Exercise: Exactly as written, set down every entry once more.

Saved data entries
=== Section Start ===
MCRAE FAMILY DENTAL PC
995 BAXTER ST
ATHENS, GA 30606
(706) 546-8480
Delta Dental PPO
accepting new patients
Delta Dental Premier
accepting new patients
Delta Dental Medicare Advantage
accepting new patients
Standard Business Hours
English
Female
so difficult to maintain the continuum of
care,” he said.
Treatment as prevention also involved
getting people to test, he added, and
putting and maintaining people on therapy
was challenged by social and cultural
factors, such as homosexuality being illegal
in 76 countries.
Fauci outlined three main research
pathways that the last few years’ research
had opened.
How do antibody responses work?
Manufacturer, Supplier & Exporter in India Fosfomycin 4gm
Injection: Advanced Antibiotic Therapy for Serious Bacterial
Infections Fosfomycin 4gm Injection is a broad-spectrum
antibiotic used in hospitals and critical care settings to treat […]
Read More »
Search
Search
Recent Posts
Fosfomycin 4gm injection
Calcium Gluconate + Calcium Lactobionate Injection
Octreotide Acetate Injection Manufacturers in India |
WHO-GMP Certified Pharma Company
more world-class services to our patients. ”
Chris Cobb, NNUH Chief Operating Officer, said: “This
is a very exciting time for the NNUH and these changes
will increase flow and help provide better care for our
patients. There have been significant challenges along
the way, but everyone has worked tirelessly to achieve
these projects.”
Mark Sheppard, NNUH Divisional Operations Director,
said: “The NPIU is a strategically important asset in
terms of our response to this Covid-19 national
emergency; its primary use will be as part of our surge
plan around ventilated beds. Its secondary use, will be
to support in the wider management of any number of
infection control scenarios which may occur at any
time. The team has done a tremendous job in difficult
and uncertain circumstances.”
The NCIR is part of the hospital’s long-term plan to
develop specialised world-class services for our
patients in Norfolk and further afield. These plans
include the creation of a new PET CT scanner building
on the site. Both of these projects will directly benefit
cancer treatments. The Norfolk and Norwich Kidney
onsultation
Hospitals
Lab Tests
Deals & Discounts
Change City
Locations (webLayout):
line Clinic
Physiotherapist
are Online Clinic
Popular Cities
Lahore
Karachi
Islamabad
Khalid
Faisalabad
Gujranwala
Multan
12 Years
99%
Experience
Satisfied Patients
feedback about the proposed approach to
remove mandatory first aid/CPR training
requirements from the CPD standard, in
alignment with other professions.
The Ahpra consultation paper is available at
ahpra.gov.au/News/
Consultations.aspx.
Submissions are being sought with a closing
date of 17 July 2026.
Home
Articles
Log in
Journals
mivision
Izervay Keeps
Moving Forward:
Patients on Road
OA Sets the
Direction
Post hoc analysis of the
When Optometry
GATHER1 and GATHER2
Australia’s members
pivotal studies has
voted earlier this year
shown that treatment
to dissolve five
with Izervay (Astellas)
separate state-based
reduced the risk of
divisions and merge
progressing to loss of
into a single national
=== Section End ===
Solution for this exercise:
MCRAE FAMILY DENTAL PC
995 BAXTER ST
ATHENS, GA 30606
(706) 546-8480
Delta Dental PPO
accepting new patients
Delta Dental Premier
accepting new patients
Delta Dental Medicare Advantage
accepting new patients
Standard Business Hours
English
Female
so difficult to maintain the continuum of
care,” he said.
Treatment as prevention also involved
getting people to test, he added, and
putting and maintaining people on therapy
was challenged by social and cultural
factors, such as homosexuality being illegal
in 76 countries.
Fauci outlined three main research
pathways that the last few years’ research
had opened.
How do antibody responses work?
Manufacturer, Supplier & Exporter in India Fosfomycin 4gm
Injection: Advanced Antibiotic Therapy for Serious Bacterial
Infections Fosfomycin 4gm Injection is a broad-spectrum
antibiotic used in hospitals and critical care settings to treat […]
Read More »
Search
Search
Recent Posts
Fosfomycin 4gm injection
Calcium Gluconate + Calcium Lactobionate Injection
Octreotide Acetate Injection Manufacturers in India |
WHO-GMP Certified Pharma Company
more world-class services to our patients. ”
Chris Cobb, NNUH Chief Operating Officer, said: “This
is a very exciting time for the NNUH and these changes
will increase flow and help provide better care for our
patients. There have been significant challenges along
the way, but everyone has worked tirelessly to achieve
these projects.”
Mark Sheppard, NNUH Divisional Operations Director,
said: “The NPIU is a strategically important asset in
terms of our response to this Covid-19 national
emergency; its primary use will be as part of our surge
plan around ventilated beds. Its secondary use, will be
to support in the wider management of any number of
infection control scenarios which may occur at any
time. The team has done a tremendous job in difficult
and uncertain circumstances.”
The NCIR is part of the hospital’s long-term plan to
develop specialised world-class services for our
patients in Norfolk and further afield. These plans
include the creation of a new PET CT scanner building
on the site. Both of these projects will directly benefit
cancer treatments. The Norfolk and Norwich Kidney
onsultation
Hospitals
Lab Tests
Deals & Discounts
Change City
Locations (webLayout):
line Clinic
Physiotherapist
are Online Clinic
Popular Cities
Lahore
Karachi
Islamabad
Khalid
Faisalabad
Gujranwala
Multan
12 Years
99%
Experience
Satisfied Patients
feedback about the proposed approach to
remove mandatory first aid/CPR training
requirements from the CPD standard, in
alignment with other professions.
The Ahpra consultation paper is available at
ahpra.gov.au/News/
Consultations.aspx.
Submissions are being sought with a closing
date of 17 July 2026.
Home
Articles
Log in
Journals
mivision
Izervay Keeps
Moving Forward:
Patients on Road
OA Sets the
Direction
Post hoc analysis of the
When Optometry
GATHER1 and GATHER2
Australia’s members
pivotal studies has
voted earlier this year
shown that treatment
to dissolve five
with Izervay (Astellas)
separate state-based
reduced the risk of
divisions and merge
progressing to loss of
into a single national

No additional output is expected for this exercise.